Activity
What is needed is every line of the data that includes the word "root". Please copy each one.
[Opening Supplied entries section]
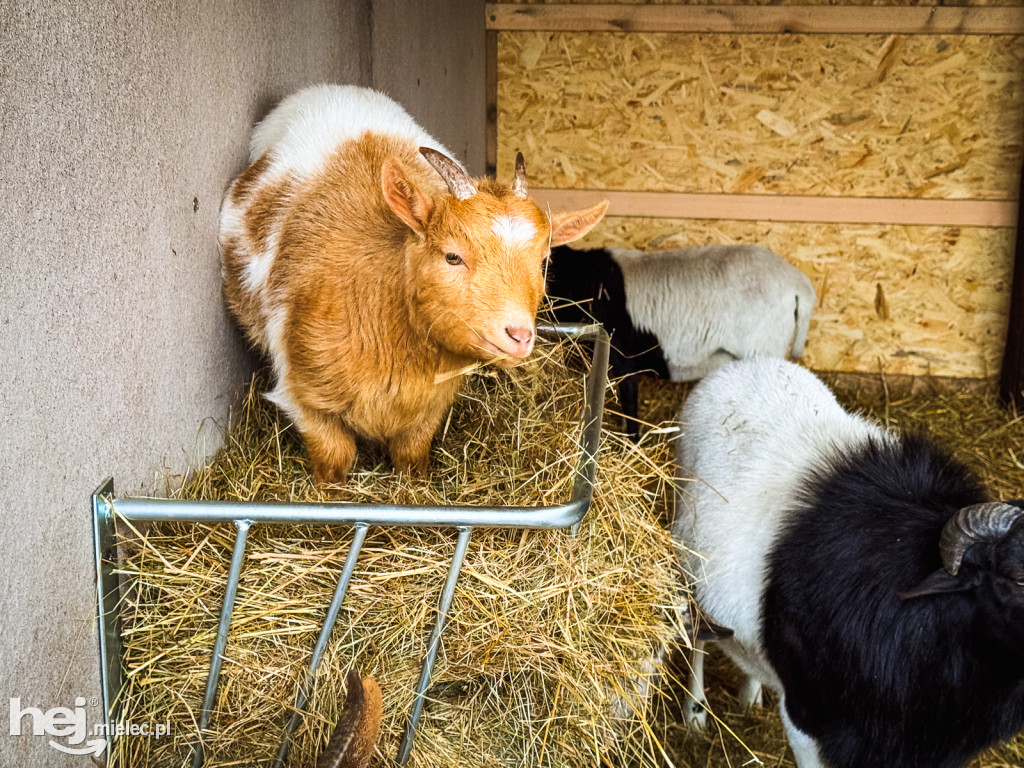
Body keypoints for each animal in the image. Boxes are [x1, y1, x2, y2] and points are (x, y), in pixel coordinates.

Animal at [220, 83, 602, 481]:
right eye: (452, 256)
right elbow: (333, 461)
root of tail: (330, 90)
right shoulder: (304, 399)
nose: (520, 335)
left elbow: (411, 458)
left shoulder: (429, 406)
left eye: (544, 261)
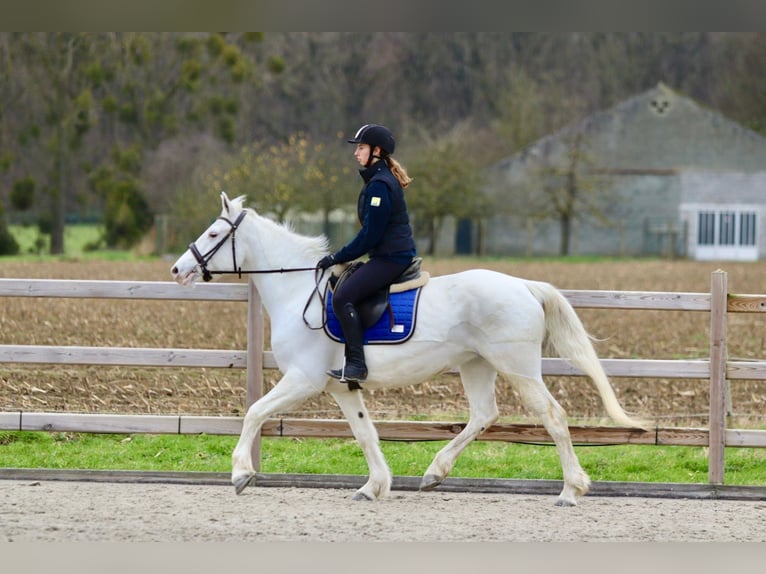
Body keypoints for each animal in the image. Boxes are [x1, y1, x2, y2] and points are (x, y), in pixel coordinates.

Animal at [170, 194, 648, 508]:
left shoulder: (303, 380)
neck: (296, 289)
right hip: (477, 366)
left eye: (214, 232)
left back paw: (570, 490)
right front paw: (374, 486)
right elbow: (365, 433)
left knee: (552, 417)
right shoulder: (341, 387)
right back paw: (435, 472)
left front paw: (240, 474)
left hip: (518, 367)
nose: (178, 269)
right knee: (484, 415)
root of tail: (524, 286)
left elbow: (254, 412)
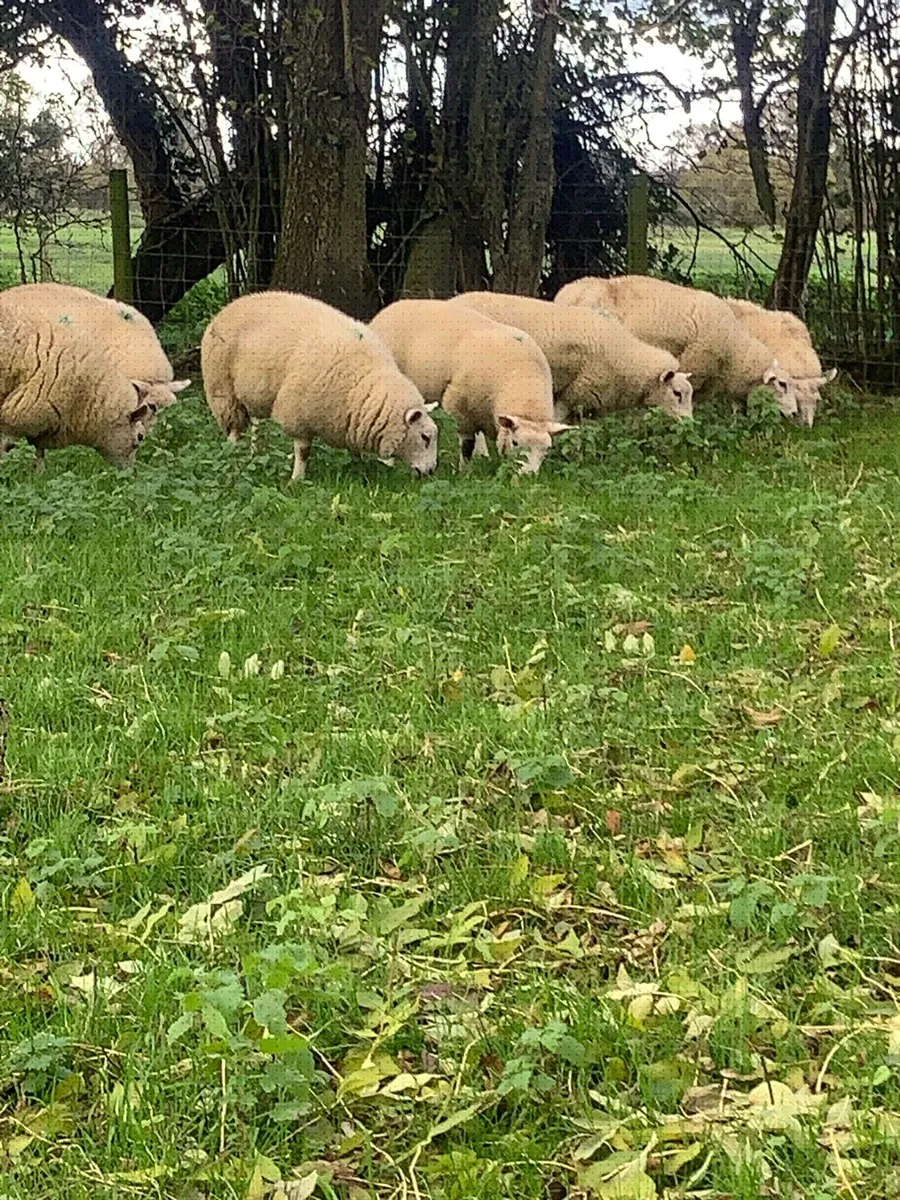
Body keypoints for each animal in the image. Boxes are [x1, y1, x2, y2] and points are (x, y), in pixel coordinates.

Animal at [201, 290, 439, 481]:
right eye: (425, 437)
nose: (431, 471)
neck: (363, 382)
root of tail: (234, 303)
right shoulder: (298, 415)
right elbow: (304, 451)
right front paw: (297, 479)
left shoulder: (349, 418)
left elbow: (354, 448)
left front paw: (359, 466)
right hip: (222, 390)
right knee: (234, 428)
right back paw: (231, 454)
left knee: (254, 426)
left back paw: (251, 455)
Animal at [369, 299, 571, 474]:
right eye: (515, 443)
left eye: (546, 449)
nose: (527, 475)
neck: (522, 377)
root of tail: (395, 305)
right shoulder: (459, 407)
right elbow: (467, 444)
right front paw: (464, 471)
[Closing Supplied entries section]
[Opening Supplied entries section]
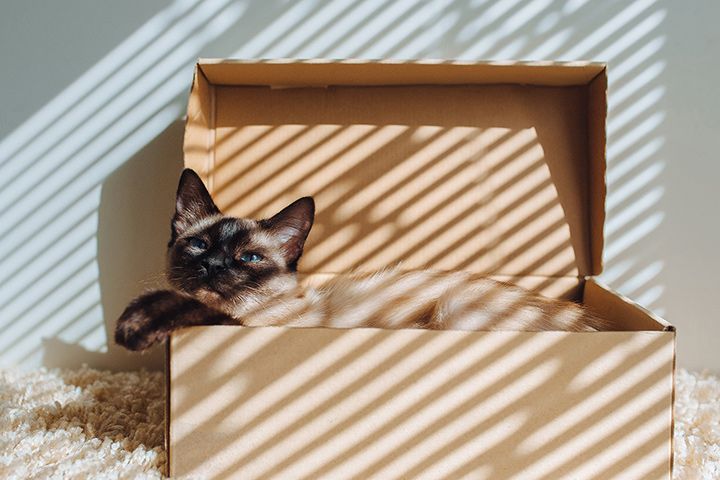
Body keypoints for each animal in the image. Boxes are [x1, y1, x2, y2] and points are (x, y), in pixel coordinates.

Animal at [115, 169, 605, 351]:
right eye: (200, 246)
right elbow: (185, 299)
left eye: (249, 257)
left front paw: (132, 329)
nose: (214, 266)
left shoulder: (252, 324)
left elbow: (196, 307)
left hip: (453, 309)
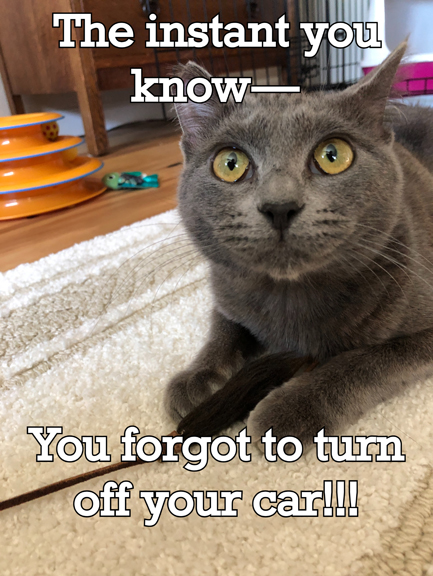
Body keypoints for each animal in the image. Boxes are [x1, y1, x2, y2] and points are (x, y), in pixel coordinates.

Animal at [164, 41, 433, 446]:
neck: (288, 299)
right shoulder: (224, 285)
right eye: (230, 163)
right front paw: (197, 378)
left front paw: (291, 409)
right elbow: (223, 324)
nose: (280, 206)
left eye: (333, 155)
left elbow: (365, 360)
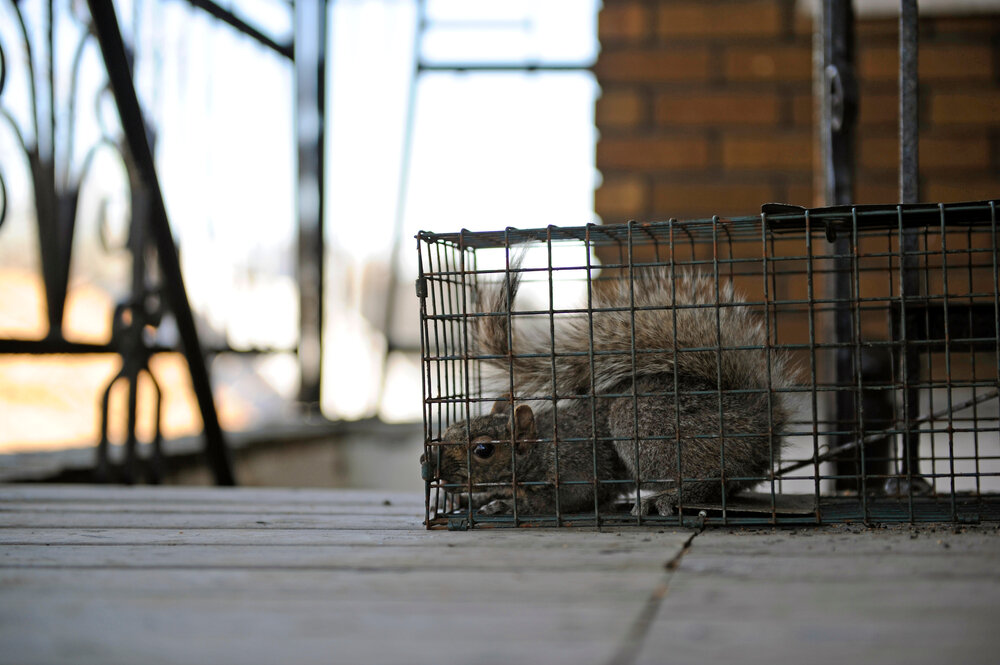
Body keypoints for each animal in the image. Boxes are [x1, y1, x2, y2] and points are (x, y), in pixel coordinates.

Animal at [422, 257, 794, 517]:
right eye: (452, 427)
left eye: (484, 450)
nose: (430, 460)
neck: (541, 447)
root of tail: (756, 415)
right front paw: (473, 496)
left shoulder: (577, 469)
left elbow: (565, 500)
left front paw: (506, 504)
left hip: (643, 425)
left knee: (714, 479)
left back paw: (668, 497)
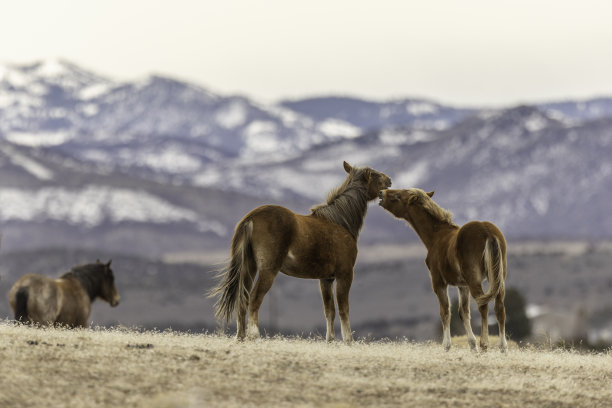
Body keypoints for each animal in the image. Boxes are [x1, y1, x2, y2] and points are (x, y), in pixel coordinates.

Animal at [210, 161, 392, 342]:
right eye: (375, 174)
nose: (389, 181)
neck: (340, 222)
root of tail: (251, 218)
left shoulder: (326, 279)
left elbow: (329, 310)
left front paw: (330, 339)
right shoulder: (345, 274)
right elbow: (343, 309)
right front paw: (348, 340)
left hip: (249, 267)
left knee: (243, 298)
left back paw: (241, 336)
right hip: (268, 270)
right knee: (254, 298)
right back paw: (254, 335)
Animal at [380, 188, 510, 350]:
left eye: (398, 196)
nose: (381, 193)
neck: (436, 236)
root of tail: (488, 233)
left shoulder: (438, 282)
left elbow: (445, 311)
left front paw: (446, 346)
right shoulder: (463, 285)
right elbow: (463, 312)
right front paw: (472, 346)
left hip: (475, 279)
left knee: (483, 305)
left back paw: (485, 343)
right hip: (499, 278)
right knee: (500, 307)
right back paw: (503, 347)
[Closing Supplied entries section]
[Opening Supplied entries section]
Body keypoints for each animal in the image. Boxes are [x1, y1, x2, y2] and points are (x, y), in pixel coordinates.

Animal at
[Closing Supplied entries section]
Exercise output
root of tail: (330, 90)
root of tail: (524, 286)
root of tail: (234, 303)
root of tail: (395, 305)
root of tail: (756, 415)
root of tail: (251, 218)
root of tail: (488, 233)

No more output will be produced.